*MATERIAL FOR THIS TASK:*
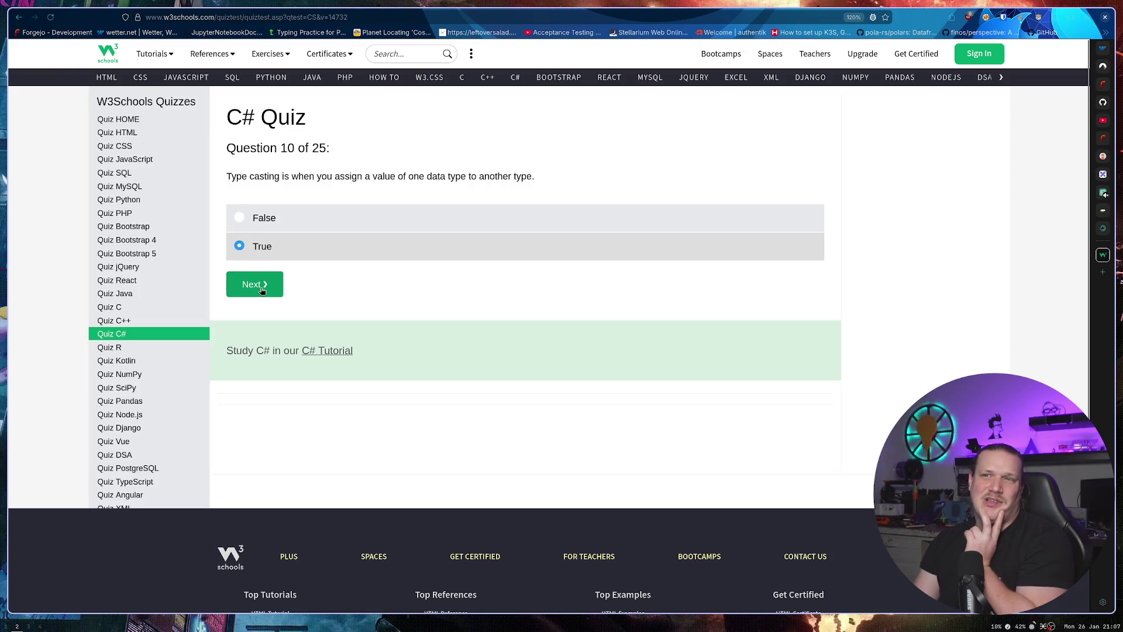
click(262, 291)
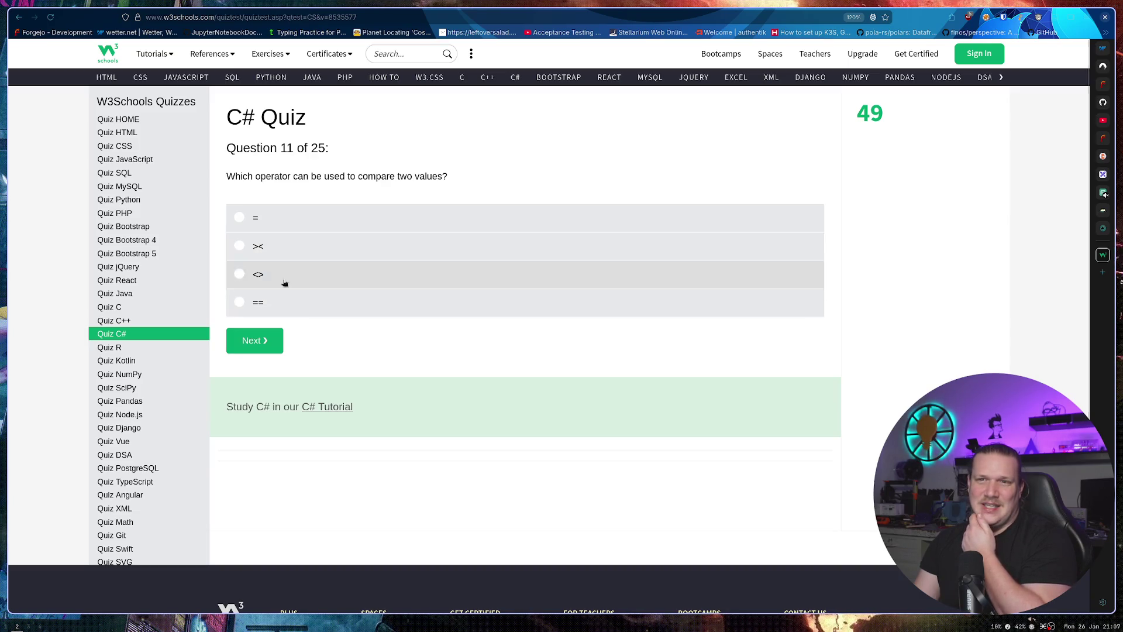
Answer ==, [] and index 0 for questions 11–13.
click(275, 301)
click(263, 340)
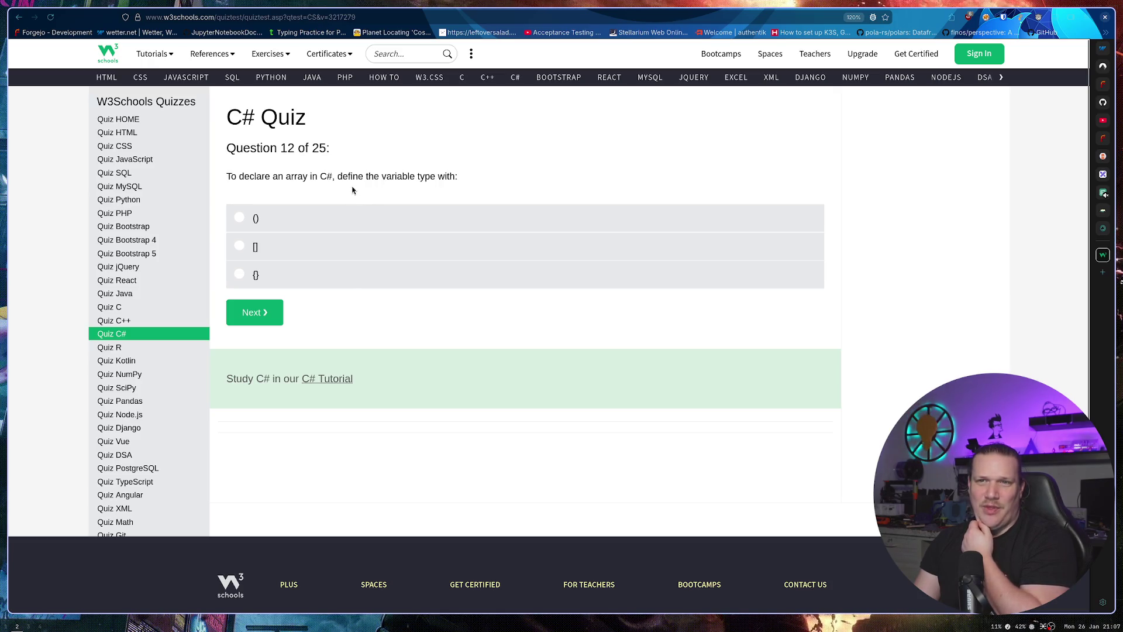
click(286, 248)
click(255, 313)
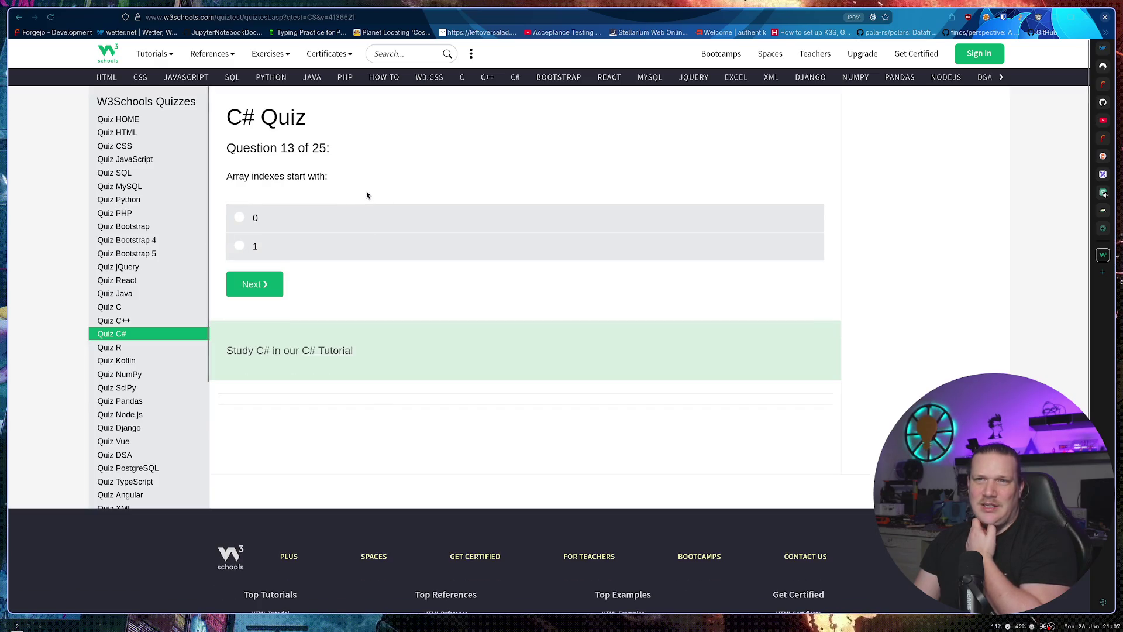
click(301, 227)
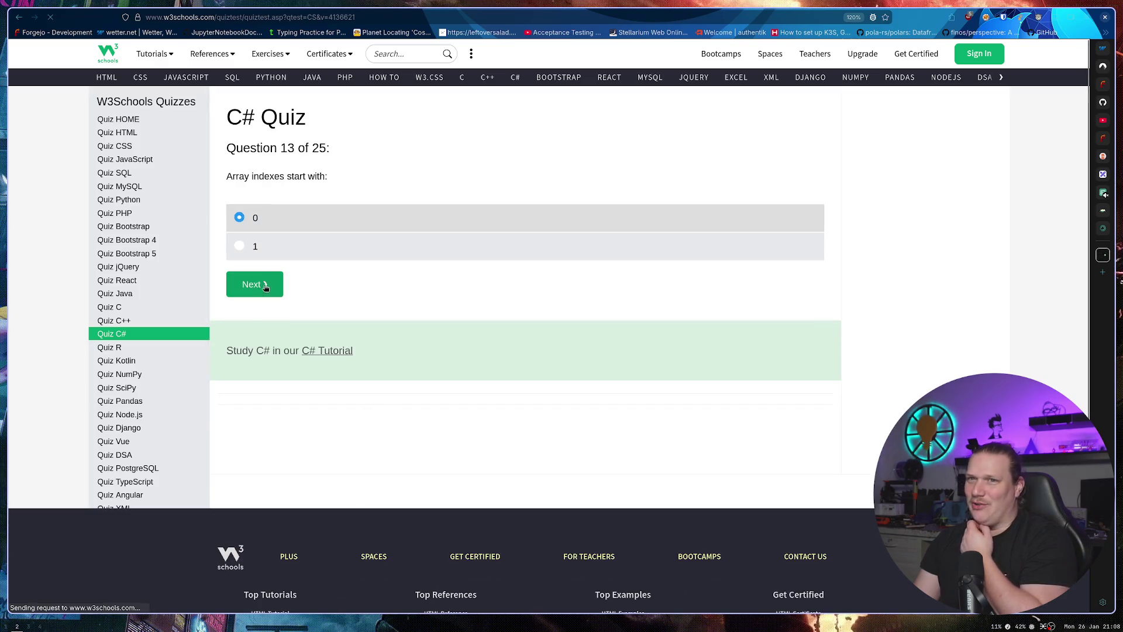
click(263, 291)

*WORK ORDER:* Where a line above includes "click", copy that line.

*SOLUTION TO THIS TASK:*
click(262, 291)
click(275, 301)
click(263, 340)
click(286, 248)
click(255, 313)
click(301, 227)
click(263, 291)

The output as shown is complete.